Work to complete:
Look for the word "Normalization" in the records, and copy each line where it appears.

····················

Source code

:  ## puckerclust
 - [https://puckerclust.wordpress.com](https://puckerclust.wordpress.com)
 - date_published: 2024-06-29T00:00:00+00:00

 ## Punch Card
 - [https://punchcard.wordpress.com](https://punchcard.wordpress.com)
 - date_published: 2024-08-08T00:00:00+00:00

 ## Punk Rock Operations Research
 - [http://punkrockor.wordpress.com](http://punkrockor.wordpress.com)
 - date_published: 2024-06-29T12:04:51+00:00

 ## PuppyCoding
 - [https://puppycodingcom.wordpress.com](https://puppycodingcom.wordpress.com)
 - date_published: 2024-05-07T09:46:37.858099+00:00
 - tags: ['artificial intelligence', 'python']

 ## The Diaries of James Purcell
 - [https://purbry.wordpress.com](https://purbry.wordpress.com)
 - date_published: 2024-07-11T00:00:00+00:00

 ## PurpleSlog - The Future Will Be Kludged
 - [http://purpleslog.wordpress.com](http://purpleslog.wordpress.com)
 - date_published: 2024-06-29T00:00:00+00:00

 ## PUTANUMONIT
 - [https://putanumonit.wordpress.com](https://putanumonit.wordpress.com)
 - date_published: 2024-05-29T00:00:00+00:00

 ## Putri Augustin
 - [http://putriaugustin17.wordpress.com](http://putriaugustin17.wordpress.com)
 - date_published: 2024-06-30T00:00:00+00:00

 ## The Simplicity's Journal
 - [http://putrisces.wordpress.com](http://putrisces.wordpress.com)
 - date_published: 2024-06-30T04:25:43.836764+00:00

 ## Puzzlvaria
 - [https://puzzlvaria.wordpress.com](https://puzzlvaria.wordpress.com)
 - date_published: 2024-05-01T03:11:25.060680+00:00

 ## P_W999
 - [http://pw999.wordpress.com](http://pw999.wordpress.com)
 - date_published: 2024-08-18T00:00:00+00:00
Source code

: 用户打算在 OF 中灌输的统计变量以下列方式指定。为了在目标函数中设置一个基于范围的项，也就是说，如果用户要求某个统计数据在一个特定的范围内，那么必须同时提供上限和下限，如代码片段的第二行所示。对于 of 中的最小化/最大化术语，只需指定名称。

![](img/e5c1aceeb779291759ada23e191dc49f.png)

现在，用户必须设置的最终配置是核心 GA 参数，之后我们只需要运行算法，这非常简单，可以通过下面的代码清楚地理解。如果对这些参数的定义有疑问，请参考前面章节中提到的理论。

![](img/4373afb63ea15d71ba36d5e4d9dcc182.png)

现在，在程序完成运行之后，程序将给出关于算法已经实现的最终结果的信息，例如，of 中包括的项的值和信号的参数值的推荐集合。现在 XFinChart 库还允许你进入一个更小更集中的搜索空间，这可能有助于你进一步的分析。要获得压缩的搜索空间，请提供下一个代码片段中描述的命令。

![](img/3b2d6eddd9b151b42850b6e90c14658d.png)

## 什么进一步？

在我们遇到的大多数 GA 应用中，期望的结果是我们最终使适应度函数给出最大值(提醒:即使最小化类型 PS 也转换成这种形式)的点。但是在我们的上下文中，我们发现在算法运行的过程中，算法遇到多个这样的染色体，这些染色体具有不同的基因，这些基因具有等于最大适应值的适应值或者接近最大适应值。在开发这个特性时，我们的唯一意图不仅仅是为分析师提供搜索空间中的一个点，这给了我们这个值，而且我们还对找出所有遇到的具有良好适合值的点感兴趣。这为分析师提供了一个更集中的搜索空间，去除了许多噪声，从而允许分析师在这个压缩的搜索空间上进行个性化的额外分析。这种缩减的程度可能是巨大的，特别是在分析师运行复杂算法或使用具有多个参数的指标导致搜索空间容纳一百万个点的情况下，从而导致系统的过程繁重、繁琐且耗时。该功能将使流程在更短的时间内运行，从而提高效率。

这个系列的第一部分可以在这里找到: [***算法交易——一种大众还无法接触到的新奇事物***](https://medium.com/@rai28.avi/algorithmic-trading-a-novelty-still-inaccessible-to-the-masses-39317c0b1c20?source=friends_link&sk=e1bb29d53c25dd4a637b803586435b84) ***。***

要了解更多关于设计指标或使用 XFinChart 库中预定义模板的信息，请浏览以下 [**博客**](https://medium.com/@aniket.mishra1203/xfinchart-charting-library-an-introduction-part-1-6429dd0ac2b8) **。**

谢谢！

····················

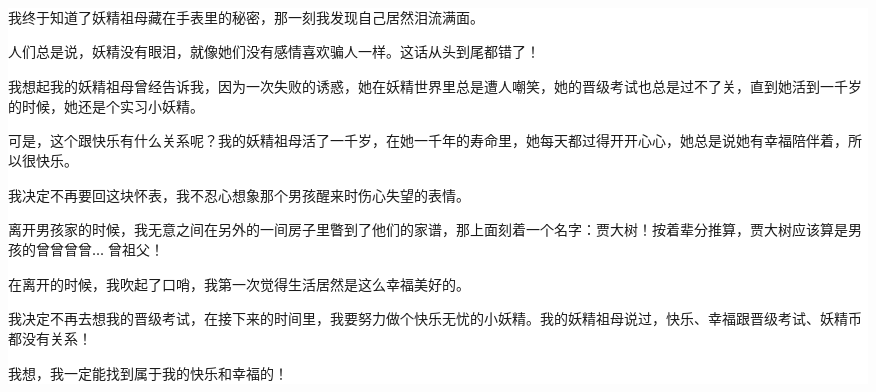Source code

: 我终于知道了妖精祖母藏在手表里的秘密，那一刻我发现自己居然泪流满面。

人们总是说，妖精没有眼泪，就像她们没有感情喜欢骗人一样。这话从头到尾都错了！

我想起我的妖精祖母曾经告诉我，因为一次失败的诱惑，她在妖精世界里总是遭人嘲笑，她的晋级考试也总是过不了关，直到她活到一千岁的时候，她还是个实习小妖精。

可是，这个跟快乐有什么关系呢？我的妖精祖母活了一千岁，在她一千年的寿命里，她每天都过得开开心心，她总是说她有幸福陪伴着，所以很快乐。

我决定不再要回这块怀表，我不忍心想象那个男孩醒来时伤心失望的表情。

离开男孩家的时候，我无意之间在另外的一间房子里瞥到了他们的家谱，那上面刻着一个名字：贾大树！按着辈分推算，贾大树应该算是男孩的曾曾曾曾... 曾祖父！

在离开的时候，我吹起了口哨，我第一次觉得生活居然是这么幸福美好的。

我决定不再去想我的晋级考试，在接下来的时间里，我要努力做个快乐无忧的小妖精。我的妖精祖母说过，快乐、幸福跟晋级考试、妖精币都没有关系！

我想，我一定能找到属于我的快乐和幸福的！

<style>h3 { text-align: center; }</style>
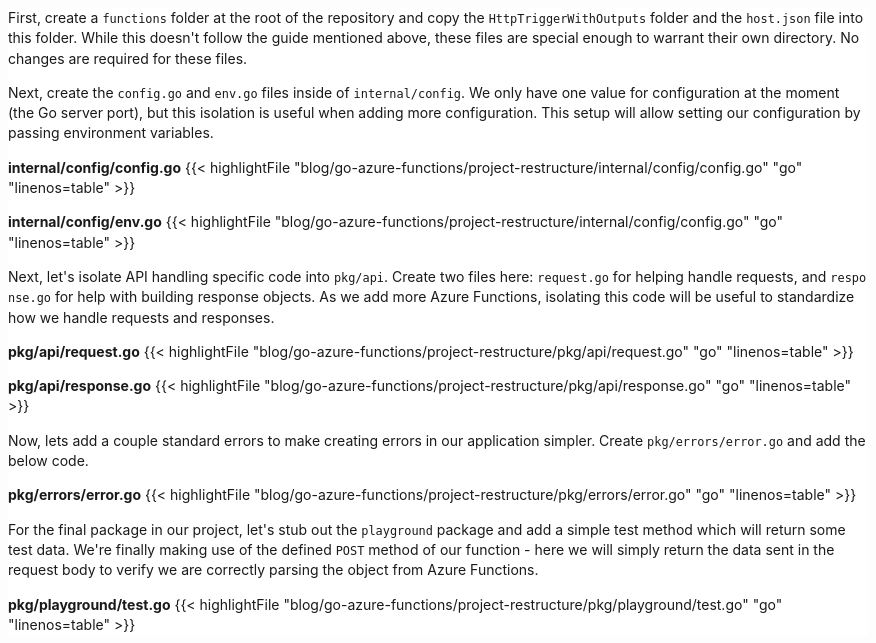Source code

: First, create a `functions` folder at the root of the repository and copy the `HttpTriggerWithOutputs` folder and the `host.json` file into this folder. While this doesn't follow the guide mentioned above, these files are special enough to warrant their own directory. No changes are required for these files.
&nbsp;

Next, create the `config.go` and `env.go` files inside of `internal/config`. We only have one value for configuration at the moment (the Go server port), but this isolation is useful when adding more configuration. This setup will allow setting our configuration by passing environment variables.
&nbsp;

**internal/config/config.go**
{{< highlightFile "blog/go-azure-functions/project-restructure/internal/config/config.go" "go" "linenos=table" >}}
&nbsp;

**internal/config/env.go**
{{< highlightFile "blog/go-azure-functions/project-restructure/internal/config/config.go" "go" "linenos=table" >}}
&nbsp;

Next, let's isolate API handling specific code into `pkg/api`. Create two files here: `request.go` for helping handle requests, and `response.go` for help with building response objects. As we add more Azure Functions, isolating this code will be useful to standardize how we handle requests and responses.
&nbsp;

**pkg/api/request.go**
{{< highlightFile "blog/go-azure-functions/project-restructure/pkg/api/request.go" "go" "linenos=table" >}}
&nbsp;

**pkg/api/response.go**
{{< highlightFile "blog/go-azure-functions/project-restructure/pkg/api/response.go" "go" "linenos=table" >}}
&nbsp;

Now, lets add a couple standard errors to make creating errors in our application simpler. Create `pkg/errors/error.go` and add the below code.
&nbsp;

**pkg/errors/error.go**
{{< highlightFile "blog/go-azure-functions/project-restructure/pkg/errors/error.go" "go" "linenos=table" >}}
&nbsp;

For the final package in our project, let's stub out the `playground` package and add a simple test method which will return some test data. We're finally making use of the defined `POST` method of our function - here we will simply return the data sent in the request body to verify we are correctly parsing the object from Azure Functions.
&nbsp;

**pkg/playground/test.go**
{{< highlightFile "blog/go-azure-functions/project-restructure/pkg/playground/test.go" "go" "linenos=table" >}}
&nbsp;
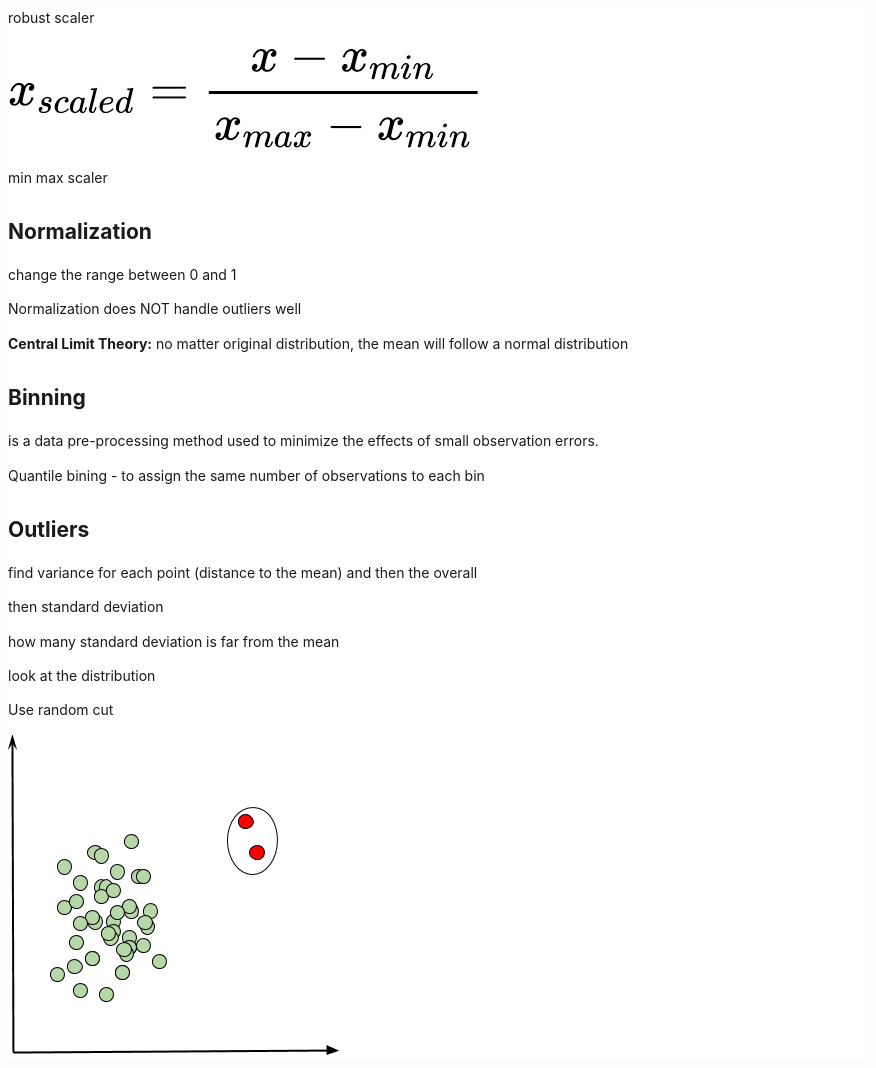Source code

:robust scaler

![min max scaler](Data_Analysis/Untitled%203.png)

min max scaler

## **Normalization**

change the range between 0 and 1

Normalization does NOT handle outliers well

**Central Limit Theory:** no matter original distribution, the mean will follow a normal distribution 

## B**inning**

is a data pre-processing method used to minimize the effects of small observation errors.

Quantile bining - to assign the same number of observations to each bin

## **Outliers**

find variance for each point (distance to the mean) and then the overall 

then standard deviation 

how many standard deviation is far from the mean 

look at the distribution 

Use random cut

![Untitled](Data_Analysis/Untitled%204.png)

····················

Expected answer:
## **Normalization**
Normalization does NOT handle outliers well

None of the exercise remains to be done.